Remois , qui n'a pas connu la Brasserie Du Boulingrin et son amblématique patron René chez on pouvait se présenter à point d'heure pour manger (j'en ai fait plusieurs fois l'expérience).
À quelques jours de la fermeture de la brasserie du Boulingrin qui devrait renaître dans un autre local, Pierre Leleu nous raconte l'histoire de la brasserie créée par son grand-père.
C'est non sans une émotion certaine que Pierre Leleu, 65 ans, a retrouvé l'ambiance des halles Boulingrin il y a quelques semaines. Un peu navré pourtant ce samedi-là de ne pas pouvoir aller boire une coupe au bar de la brasserie du Boulingrin, bientôt condamnée à quitter les lieux, il nous a parlé de ce temple qu'il a bien connu et où il est né. Une brasserie créée en 1925 par ses grands-parents.
« C'est mon grand-père Elie Leleu, qui, en 1925, a créé « Le Boulingrin » avec son épouse Claire, soit quatre ans avant l'ouverture des halles. C'était un bar à l'origine où les gens pouvaient manger sur commande et qui organisait tous les dimanches un concert symphonique avec apéritif et soirée. »
C'est leur fils unique, René qui a repris l'affaire en 1940. « Si c'est lui qui avait de la gueule, comme on dit, homme de contact, jovial, qui offrait une petite coupe de l'amitié aux parents et une grenadine aux enfants ; c'est grâce à ma mère, née Marguerite Cortet, courageuse et volontaire, un vrai chef, que la brasserie s'est développée.
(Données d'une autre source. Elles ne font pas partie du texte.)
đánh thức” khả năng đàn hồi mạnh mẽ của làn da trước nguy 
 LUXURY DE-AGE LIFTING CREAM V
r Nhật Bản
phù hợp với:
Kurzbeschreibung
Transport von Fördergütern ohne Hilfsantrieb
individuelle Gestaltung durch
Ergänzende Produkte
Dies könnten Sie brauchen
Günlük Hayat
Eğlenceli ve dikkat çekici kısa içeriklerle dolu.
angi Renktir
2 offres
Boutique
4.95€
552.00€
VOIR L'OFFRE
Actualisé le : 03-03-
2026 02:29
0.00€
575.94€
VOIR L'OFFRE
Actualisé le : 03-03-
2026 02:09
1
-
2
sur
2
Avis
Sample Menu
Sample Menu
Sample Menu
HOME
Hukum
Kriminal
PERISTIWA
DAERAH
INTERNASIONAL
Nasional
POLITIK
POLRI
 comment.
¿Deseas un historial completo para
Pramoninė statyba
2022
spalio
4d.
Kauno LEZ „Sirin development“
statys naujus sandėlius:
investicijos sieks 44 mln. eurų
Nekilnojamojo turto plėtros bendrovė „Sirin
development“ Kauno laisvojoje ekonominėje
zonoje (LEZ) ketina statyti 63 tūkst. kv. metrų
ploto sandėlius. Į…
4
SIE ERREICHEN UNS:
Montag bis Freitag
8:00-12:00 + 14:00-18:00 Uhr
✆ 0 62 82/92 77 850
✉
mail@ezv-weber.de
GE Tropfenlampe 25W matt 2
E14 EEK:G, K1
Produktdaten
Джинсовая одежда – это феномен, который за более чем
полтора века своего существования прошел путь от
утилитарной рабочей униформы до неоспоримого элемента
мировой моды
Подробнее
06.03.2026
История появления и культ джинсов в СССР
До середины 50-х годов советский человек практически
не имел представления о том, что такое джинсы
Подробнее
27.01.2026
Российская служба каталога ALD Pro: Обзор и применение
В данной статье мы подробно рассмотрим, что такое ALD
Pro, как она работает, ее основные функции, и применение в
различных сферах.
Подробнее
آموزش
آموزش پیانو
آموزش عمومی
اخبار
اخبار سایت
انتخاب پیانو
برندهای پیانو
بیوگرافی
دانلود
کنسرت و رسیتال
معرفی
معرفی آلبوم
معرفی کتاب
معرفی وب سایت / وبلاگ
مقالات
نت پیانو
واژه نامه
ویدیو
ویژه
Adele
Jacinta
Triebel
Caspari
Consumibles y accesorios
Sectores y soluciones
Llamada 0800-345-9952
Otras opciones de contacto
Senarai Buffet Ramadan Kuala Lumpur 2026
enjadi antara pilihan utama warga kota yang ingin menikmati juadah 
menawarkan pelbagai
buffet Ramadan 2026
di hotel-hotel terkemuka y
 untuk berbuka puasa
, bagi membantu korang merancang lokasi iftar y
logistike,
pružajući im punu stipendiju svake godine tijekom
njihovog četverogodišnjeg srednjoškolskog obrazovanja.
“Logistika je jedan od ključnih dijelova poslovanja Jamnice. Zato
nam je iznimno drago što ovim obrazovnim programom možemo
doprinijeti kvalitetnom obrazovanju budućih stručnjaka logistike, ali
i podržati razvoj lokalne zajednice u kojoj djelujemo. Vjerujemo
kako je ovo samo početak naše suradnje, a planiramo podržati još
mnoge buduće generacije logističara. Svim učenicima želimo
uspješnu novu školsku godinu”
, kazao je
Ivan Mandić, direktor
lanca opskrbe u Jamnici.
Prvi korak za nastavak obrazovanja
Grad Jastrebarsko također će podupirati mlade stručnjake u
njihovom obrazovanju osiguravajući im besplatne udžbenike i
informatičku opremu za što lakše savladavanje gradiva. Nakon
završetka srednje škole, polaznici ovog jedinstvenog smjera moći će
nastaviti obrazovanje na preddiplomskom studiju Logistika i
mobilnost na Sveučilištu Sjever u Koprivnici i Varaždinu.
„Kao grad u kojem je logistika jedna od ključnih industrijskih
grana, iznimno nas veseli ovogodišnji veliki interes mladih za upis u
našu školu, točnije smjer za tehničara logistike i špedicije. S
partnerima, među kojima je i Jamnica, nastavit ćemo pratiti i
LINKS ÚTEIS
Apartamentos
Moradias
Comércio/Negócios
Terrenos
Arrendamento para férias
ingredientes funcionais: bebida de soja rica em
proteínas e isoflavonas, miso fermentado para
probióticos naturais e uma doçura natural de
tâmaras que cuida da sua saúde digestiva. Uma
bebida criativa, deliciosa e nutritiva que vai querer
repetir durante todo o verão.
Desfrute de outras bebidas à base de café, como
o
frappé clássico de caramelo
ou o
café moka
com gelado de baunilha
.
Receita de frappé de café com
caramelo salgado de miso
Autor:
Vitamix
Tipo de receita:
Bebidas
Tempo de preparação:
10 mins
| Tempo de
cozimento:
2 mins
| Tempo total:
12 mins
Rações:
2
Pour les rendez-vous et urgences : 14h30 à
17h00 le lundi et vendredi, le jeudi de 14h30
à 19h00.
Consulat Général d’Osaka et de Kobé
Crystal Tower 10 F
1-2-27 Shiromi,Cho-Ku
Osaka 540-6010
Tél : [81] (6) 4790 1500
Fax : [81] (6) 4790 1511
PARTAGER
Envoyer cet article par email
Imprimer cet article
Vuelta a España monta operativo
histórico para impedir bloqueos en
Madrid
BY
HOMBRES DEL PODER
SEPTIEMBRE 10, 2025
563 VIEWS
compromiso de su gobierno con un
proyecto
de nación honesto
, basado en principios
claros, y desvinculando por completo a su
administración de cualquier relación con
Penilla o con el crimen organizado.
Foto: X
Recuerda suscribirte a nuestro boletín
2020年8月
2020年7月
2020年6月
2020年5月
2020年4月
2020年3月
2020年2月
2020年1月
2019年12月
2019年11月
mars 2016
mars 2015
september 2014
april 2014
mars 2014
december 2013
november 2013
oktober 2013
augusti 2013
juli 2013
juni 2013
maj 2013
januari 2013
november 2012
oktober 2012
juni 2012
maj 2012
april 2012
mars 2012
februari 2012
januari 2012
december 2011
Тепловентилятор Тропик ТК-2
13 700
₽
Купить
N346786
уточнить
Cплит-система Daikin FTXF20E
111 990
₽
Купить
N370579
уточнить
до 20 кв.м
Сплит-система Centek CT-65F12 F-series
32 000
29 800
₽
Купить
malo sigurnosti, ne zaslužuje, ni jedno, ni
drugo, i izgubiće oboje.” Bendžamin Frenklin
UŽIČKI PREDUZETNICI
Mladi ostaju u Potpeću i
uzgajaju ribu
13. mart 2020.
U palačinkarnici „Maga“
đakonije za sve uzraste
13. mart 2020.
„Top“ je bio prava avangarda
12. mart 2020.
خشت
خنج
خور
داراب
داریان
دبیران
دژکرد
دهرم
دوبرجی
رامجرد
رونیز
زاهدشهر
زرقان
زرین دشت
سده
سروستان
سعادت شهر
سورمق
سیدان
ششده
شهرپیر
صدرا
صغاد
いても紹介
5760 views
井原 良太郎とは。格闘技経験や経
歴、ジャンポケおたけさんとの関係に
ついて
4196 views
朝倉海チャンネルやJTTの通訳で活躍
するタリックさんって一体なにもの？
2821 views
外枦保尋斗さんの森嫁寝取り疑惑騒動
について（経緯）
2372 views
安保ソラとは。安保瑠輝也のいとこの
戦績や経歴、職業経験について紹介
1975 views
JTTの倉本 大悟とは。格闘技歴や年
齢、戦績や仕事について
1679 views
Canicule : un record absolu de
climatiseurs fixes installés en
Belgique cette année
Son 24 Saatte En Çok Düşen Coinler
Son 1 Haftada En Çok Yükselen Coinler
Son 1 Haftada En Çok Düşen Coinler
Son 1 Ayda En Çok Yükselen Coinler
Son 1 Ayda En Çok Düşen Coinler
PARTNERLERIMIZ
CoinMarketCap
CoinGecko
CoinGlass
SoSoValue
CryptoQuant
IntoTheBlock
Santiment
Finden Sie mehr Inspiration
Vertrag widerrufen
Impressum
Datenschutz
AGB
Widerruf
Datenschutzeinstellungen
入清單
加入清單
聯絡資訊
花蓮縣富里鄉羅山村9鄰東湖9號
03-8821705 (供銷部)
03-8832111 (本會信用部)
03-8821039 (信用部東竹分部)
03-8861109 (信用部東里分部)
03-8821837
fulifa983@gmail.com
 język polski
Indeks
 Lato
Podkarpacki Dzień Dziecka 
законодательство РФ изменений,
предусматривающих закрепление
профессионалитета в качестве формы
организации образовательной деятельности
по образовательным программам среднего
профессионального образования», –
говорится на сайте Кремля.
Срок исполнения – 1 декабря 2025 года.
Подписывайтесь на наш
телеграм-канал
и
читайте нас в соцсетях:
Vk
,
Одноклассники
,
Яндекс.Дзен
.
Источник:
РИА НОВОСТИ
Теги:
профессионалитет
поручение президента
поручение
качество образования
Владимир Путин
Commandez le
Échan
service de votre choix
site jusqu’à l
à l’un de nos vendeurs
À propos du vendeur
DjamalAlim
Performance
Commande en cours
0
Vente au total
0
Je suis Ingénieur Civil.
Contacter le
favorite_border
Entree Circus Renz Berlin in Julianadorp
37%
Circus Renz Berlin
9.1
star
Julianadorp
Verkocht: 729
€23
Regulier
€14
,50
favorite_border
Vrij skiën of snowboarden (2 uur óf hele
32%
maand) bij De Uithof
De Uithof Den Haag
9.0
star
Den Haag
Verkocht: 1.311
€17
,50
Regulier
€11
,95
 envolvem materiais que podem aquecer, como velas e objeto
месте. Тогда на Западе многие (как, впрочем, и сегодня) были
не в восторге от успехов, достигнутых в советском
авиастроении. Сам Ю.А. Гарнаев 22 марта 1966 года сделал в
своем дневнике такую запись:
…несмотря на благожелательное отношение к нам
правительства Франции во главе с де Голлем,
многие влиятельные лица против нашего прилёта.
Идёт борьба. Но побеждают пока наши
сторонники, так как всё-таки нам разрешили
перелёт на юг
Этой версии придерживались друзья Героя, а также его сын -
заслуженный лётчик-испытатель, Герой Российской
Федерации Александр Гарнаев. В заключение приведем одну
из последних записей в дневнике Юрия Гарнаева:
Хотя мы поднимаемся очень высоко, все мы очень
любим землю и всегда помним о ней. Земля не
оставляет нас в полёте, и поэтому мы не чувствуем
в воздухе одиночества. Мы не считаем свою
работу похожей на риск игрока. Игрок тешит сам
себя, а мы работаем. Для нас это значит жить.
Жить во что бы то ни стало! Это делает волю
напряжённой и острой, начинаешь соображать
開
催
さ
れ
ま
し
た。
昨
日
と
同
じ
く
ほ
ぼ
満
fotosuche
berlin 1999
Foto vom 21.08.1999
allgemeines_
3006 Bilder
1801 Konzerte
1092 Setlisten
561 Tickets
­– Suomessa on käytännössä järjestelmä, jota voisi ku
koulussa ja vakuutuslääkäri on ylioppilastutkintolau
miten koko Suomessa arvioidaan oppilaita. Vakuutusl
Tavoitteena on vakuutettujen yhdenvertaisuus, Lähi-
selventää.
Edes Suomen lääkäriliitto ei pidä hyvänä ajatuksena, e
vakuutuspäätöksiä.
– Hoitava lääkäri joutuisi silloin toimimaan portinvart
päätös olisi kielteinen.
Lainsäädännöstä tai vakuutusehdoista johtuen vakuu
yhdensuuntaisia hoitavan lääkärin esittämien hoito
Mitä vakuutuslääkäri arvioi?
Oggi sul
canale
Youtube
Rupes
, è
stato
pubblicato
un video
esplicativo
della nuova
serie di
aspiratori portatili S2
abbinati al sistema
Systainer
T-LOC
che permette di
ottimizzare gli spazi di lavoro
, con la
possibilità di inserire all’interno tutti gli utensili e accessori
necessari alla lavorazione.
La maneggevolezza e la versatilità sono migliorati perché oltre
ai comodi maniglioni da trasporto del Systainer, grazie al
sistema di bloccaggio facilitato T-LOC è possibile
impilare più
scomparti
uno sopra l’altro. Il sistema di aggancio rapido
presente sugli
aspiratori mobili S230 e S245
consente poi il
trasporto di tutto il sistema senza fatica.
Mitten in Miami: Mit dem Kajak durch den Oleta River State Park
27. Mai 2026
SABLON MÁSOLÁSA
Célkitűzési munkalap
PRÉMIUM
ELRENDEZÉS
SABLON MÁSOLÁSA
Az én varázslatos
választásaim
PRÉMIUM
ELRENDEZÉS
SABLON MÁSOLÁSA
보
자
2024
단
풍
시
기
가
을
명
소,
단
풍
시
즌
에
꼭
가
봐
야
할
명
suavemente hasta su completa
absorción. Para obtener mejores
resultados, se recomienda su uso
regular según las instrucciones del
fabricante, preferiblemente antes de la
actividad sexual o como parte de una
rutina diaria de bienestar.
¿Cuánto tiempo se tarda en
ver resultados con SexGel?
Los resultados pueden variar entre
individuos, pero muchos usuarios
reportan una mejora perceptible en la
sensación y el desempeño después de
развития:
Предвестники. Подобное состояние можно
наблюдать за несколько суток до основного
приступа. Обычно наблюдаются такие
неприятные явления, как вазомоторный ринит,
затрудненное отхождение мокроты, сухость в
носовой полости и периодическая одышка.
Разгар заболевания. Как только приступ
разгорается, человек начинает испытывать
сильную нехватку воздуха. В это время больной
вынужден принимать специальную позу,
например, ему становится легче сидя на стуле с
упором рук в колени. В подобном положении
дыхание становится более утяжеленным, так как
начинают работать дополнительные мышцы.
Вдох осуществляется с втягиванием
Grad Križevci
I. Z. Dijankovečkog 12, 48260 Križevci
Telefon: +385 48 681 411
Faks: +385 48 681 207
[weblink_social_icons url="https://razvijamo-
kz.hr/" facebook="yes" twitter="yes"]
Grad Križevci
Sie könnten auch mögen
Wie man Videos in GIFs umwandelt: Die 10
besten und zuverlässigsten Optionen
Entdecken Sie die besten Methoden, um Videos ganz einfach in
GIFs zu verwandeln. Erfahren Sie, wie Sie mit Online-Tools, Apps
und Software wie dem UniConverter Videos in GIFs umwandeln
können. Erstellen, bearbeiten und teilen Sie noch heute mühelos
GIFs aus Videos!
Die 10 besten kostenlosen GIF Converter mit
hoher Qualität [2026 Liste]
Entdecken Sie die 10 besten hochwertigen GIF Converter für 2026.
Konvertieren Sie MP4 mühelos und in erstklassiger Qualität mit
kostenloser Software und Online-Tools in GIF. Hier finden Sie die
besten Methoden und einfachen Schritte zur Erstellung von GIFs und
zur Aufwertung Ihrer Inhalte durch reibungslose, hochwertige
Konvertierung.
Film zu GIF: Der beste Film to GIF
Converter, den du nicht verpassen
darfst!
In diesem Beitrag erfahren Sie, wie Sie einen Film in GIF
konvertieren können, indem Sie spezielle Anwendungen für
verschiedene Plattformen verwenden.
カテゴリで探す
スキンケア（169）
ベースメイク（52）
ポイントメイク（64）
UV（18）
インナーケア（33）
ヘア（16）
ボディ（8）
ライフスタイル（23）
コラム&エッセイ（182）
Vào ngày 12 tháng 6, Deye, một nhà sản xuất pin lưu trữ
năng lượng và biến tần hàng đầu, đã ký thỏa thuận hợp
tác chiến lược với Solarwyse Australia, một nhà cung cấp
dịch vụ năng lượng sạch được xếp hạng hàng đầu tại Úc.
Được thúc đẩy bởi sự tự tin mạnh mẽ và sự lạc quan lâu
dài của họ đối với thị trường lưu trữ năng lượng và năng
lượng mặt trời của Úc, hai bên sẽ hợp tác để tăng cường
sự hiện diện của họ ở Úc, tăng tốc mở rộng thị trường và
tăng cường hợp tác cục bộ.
Au départ, en effet, ils se contentaient de réchauffer les plats amenés par les commerçants des halles qui leur achetaient seulement des frites vendues dans une baraque donnant sur la rue et tenue par Elie. Assez vite, ma mère a commencé par proposer un plat du jour puis un menu avant de constituer une vraie brigade de cuisine avec un chef, André Jacobé, avant de retourner à la caisse. »
Dans l'établissement, René et Marguerite étaient aidés de leurs trois enfants : Jacqueline, Madeleine et Pierre. Ils faisaient jusqu'à 300 couverts.
Restaurant le midi et le soir, le Boulingrin nommé « Chez Leleu-Brasserie du Boulingrin » redevenait bar le matin avec casse-croûte dès 6 heures du matin et même soupe à l'oignon gratinée dès 3 heures à la sortie des cabarets.
Pas question de lambiner
Né dans la brasserie, Pierre Leleu y a passé son enfance. « Quand je rentrais de l'école Jeanne-d'Arc, j'avais mon petit coin de table pour faire les devoirs. Quand j'avais bien travaillé, on m'emmenait faire les courses aux halles. Un émerveillement. Les poissonniers faisaient revivre poissons et crustacés au milieu des algues et d'une épaisse couche de glace formée de mille glaçons. Les bouchers suspendaient derrière eux à des crochets des morceaux de viande. Les fromagers envahissaient leurs vitrines de fromages de tout l'hexagone sans oublier les maroilles aux vendanges. Les maraîchers présentaient leurs fruits et légumes comme un peintre avec sa palette de couleurs. Il y avait la souriante Mado avec les fleurs de son jardin… »
Pierre Leleu se souvient aussi des hurlements de son père qui interpellait Larue de l'autre côté de la rue pour qu'il vienne répondre au téléphone ; les conversations sans fin avec le père Eugène Budes le poissonnier qui passait presque plus de temps chez Leleu que dans son commerce juste en face. Il se rappelle aussi qu'ayant terminé l'armée un 30 novembre à 8 h 05, il n'eut même pas le temps de dire bonjour. On lui a demandé de se mettre au boulot immédiatement.
Au chapitre des souvenirs, le fils de René Leleu se rappelle encore le bon temps quand les cirques Pinder, Zavatta et Jean Richard stationnaient sur le Boulingrin. Ou quand, en 1978, Claude Lamblin (PCF) et Jacques Kosciusko-Morizet (RPR), tous les deux candidats aux législatives, étaient en même temps dans la brasserie et qu'il fallait faire comme si de rien n'était.
Pour la famille Leleu, l'histoire s'est arrêtée en 1979 avec le départ à la retraite de René et la reprise par M. Allias qui fit rapidement faillite, l'établissement restant alors fermé pas mal de temps.